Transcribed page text
+---+

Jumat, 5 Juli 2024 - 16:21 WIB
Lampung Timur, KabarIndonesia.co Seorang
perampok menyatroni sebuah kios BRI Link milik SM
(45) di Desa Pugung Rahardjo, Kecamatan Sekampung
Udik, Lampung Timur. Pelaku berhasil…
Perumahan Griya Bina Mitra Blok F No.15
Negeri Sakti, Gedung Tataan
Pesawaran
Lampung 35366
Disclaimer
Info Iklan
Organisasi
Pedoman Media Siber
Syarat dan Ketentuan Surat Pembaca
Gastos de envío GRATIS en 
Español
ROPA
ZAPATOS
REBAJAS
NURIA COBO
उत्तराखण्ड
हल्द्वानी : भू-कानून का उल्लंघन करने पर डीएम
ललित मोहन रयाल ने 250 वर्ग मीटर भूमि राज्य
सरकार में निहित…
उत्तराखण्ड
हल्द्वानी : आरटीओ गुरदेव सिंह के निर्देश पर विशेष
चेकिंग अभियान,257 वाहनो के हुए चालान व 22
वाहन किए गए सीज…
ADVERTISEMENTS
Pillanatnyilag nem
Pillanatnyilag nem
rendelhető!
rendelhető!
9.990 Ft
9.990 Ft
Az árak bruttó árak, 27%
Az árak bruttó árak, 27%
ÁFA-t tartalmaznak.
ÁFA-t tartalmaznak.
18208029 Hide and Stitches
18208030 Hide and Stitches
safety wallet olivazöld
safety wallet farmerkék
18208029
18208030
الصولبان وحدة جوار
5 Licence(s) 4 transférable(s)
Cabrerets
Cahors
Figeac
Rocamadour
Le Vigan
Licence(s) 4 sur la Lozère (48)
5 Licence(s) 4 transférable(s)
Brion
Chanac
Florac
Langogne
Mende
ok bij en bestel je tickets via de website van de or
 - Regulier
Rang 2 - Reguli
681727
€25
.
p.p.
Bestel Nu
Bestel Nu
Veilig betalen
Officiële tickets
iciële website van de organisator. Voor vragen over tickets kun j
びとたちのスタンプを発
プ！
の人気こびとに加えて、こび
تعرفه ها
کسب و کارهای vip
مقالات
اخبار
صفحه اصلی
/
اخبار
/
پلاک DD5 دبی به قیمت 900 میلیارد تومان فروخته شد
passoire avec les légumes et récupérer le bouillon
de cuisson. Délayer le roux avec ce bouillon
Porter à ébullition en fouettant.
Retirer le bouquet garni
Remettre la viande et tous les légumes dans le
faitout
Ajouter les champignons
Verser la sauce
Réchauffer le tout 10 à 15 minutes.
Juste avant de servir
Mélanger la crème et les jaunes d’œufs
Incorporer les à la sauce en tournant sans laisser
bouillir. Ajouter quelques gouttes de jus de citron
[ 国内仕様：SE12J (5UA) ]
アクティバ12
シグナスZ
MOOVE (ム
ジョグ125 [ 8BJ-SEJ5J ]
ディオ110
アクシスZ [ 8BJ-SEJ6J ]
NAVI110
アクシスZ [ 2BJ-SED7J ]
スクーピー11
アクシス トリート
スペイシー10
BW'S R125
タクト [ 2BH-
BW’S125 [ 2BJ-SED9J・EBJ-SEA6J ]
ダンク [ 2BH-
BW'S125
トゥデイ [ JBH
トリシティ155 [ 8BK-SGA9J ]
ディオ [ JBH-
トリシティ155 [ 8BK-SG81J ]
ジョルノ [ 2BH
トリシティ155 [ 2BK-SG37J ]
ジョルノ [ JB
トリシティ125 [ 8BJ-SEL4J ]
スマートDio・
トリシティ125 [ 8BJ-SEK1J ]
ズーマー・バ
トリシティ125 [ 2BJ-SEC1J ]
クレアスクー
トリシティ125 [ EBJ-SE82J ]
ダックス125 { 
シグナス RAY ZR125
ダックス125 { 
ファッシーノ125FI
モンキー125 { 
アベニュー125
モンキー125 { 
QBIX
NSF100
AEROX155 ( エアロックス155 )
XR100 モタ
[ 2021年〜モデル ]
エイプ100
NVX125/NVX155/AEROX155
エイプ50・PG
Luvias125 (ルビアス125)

+---+

__Task to carry out__. Lay out every line from the rows above as a Markdown table with two columns, "Line No." and "Line Text", numbering the lines in order and leaving out any blank lines.

__Written answer__.
| Line No. | Line Text |
|---|---|
| 1 | Jumat, 5 Juli 2024 - 16:21 WIB |
| 2 | Lampung Timur, KabarIndonesia.co Seorang |
| 3 | perampok menyatroni sebuah kios BRI Link milik SM |
| 4 | (45) di Desa Pugung Rahardjo, Kecamatan Sekampung |
| 5 | Udik, Lampung Timur. Pelaku berhasil… |
| 6 | Perumahan Griya Bina Mitra Blok F No.15 |
| 7 | Negeri Sakti, Gedung Tataan |
| 8 | Pesawaran |
| 9 | Lampung 35366 |
| 10 | Disclaimer |
| 11 | Info Iklan |
| 12 | Organisasi |
| 13 | Pedoman Media Siber |
| 14 | Syarat dan Ketentuan Surat Pembaca |
| 15 | Gastos de envío GRATIS en  |
| 16 | Español |
| 17 | ROPA |
| 18 | ZAPATOS |
| 19 | REBAJAS |
| 20 | NURIA COBO |
| 21 | उत्तराखण्ड |
| 22 | हल्द्वानी : भू-कानून का उल्लंघन करने पर डीएम |
| 23 | ललित मोहन रयाल ने 250 वर्ग मीटर भूमि राज्य |
| 24 | सरकार में निहित… |
| 25 | उत्तराखण्ड |
| 26 | हल्द्वानी : आरटीओ गुरदेव सिंह के निर्देश पर विशेष |
| 27 | चेकिंग अभियान,257 वाहनो के हुए चालान व 22 |
| 28 | वाहन किए गए सीज… |
| 29 | ADVERTISEMENTS |
| 30 | Pillanatnyilag nem |
| 31 | Pillanatnyilag nem |
| 32 | rendelhető! |
| 33 | rendelhető! |
| 34 | 9.990 Ft |
| 35 | 9.990 Ft |
| 36 | Az árak bruttó árak, 27% |
| 37 | Az árak bruttó árak, 27% |
| 38 | ÁFA-t tartalmaznak. |
| 39 | ÁFA-t tartalmaznak. |
| 40 | 18208029 Hide and Stitches |
| 41 | 18208030 Hide and Stitches |
| 42 | safety wallet olivazöld |
| 43 | safety wallet farmerkék |
| 44 | 18208029 |
| 45 | 18208030 |
| 46 | الصولبان وحدة جوار |
| 47 | 5 Licence(s) 4 transférable(s) |
| 48 | Cabrerets |
| 49 | Cahors |
| 50 | Figeac |
| 51 | Rocamadour |
| 52 | Le Vigan |
| 53 | Licence(s) 4 sur la Lozère (48) |
| 54 | 5 Licence(s) 4 transférable(s) |
| 55 | Brion |
| 56 | Chanac |
| 57 | Florac |
| 58 | Langogne |
| 59 | Mende |
| 60 | ok bij en bestel je tickets via de website van de or |
| 61 |  - Regulier |
| 62 | Rang 2 - Reguli |
| 63 | 681727 |
| 64 | €25 |
| 65 | . |
| 66 | p.p. |
| 67 | Bestel Nu |
| 68 | Bestel Nu |
| 69 | Veilig betalen |
| 70 | Officiële tickets |
| 71 | iciële website van de organisator. Voor vragen over tickets kun j |
| 72 | びとたちのスタンプを発 |
| 73 | プ！ |
| 74 | の人気こびとに加えて、こび |
| 75 | تعرفه ها |
| 76 | کسب و کارهای vip |
| 77 | مقالات |
| 78 | اخبار |
| 79 | صفحه اصلی |
| 80 | / |
| 81 | اخبار |
| 82 | / |
| 83 | پلاک DD5 دبی به قیمت 900 میلیارد تومان فروخته شد |
| 84 | passoire avec les légumes et récupérer le bouillon |
| 85 | de cuisson. Délayer le roux avec ce bouillon |
| 86 | Porter à ébullition en fouettant. |
| 87 | Retirer le bouquet garni |
| 88 | Remettre la viande et tous les légumes dans le |
| 89 | faitout |
| 90 | Ajouter les champignons |
| 91 | Verser la sauce |
| 92 | Réchauffer le tout 10 à 15 minutes. |
| 93 | Juste avant de servir |
| 94 | Mélanger la crème et les jaunes d’œufs |
| 95 | Incorporer les à la sauce en tournant sans laisser |
| 96 | bouillir. Ajouter quelques gouttes de jus de citron |
| 97 | [ 国内仕様：SE12J (5UA) ] |
| 98 | アクティバ12 |
| 99 | シグナスZ |
| 100 | MOOVE (ム |
| 101 | ジョグ125 [ 8BJ-SEJ5J ] |
| 102 | ディオ110 |
| 103 | アクシスZ [ 8BJ-SEJ6J ] |
| 104 | NAVI110 |
| 105 | アクシスZ [ 2BJ-SED7J ] |
| 106 | スクーピー11 |
| 107 | アクシス トリート |
| 108 | スペイシー10 |
| 109 | BW'S R125 |
| 110 | タクト [ 2BH- |
| 111 | BW’S125 [ 2BJ-SED9J・EBJ-SEA6J ] |
| 112 | ダンク [ 2BH- |
| 113 | BW'S125 |
| 114 | トゥデイ [ JBH |
| 115 | トリシティ155 [ 8BK-SGA9J ] |
| 116 | ディオ [ JBH- |
| 117 | トリシティ155 [ 8BK-SG81J ] |
| 118 | ジョルノ [ 2BH |
| 119 | トリシティ155 [ 2BK-SG37J ] |
| 120 | ジョルノ [ JB |
| 121 | トリシティ125 [ 8BJ-SEL4J ] |
| 122 | スマートDio・ |
| 123 | トリシティ125 [ 8BJ-SEK1J ] |
| 124 | ズーマー・バ |
| 125 | トリシティ125 [ 2BJ-SEC1J ] |
| 126 | クレアスクー |
| 127 | トリシティ125 [ EBJ-SE82J ] |
| 128 | ダックス125 {  |
| 129 | シグナス RAY ZR125 |
| 130 | ダックス125 {  |
| 131 | ファッシーノ125FI |
| 132 | モンキー125 {  |
| 133 | アベニュー125 |
| 134 | モンキー125 {  |
| 135 | QBIX |
| 136 | NSF100 |
| 137 | AEROX155 ( エアロックス155 ) |
| 138 | XR100 モタ |
| 139 | [ 2021年〜モデル ] |
| 140 | エイプ100 |
| 141 | NVX125/NVX155/AEROX155 |
| 142 | エイプ50・PG |
| 143 | Luvias125 (ルビアス125) |